Launched in July, the Washington-based lobbying group led by president and former Forbes contributor Perianne Boring is seeking to influence broader bitcoin policy in the US, while advocating for smart regulation that will support the digital currency industry.

The CDC offered a broad critique of the proposal, suggesting that the NYDFS needs to revise its definition of 'virtual currency' and 'virtual currency business activities' to avoid what it called an "egregious act of regulatory overreach".

The full 10-page filing goes on to suggest that the NYDFS should include a safe haven provision for startups, exempt small businesses from regulation, make better use of existing regulation and extend its current 45-day comment period so that the industry would have more time to fully respond to the proposal.

Further, the CDC offered its services to the NYDFS, suggesting that it could provide the department's members with the necessary information to revise the proposal, and expressed its hope that its comments could provide a similar service to the community.

Boring said:

“We have been very vocal in encouraging the industry to submit comments to the NYDFS. The Digital Chamber’s comments are posted on our website and the industry is welcome to use them as a resource."

The news follows a similar 6th August filing submitted by the Bitcoin Foundation, and comes amid a period of increasing scrutiny for the proposed laws. In recent days, Circle CEO Jeremy Allaire and the Mercatus Center's Eli Douardo and Jerry Brito have criticized the regulations.

Small business exemption

Perhaps most notably, the CDC advocated for small businesses, defined under New York law as those that employ 100 people or less, to be excluded from the law. Businesses that hold under a certain amount of assets, Boring said, should also be exempt from compliance.

Boring argues:

"Startups are hotbeds for innovation; they often keep larger players on their toes by offering superior products at lower prices. The regulator of a market should avoid building any artificial barrier to entry. Artificial barriers to entry so will deter intelligent minds from developing interest in the market, make existing players complacent and hurt consumers."

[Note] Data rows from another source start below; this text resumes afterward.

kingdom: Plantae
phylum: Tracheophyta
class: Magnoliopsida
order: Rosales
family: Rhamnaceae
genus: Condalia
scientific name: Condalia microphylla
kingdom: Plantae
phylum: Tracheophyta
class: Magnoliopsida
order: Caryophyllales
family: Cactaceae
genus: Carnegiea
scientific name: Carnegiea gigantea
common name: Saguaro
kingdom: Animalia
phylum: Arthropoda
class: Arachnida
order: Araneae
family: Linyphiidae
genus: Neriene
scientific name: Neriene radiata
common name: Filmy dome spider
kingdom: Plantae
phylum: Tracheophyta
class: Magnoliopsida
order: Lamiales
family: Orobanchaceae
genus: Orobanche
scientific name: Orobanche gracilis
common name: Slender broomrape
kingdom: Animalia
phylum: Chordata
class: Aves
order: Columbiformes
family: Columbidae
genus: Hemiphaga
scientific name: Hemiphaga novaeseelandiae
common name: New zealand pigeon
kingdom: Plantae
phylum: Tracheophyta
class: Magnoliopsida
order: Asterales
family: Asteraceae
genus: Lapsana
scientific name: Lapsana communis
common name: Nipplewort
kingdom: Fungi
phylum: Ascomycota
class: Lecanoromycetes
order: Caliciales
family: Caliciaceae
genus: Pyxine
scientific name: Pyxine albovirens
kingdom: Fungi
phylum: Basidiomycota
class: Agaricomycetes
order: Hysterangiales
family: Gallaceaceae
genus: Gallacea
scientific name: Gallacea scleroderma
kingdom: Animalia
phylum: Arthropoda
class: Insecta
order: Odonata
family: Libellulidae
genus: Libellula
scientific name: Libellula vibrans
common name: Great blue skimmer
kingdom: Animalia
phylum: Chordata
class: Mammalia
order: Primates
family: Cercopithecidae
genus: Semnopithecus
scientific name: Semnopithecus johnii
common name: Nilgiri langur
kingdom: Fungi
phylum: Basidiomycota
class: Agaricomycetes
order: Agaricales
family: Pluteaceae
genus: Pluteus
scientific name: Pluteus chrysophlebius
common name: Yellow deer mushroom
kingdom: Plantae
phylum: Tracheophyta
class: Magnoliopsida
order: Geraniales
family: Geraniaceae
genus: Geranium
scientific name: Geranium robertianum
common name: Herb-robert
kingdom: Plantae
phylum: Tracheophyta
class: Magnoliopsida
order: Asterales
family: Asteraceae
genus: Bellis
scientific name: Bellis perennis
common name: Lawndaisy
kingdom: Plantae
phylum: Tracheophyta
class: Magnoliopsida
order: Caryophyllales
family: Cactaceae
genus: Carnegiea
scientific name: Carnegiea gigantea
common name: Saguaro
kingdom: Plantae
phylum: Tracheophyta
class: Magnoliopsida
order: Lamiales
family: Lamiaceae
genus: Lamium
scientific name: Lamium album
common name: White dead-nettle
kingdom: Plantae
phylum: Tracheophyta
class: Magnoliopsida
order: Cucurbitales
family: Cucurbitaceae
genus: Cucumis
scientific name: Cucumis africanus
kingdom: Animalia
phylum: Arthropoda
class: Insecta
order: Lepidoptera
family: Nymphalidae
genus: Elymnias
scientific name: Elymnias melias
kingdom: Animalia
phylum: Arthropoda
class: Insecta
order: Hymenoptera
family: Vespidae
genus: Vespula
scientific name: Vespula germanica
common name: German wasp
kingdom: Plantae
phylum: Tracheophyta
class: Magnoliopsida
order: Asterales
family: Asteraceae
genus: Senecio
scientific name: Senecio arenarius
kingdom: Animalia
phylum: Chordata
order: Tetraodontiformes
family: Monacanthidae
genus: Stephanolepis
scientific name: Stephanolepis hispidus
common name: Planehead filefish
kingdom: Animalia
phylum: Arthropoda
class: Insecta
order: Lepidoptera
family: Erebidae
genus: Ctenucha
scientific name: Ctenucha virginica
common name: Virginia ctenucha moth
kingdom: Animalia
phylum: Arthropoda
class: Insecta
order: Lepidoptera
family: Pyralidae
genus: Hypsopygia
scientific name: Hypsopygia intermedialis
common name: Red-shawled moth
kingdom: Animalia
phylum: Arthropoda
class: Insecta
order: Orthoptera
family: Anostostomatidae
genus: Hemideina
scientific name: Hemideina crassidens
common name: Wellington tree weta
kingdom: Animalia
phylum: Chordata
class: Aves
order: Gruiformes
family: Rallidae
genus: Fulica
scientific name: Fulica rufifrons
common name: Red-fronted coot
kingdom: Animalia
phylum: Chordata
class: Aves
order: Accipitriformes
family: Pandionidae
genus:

The filing further states that the NYDFS is required to accommodate small businesses when writing its proposed rules, saying that this is mandated by Section 202-B of the New York Administrative Procedures Law.

Freedom to invest and innovate

The CDC also took aim at Section 200.8(b), which relates that bitcoin businesses maintain their profits and earnings in permissible investments denominated in US dollars, arguing businesses should be able to invest profits without restrictions provided they maintain full reserves.

Under the proposal, permissible investments include certificates of deposit, money market funds, state or municipal bonds and US government securities.

Section 200.10, the provision that requires bitcoin businesses to receive written approval from the NYDFS for any new product, service or activity, was also cited for revision.

Arguing that the provision be struck from the proposal, Boring said:

"It is dubious that NYDFS has, or can be expected to develop, the technical and business sophistication to make quick and astute decisions as to product development."

She added: "Having a regulator calling the shots in the marketplace, rather than protecting consumers, would cripple any industry and would take NYDFS far outside its competence and appropriate role as regulator."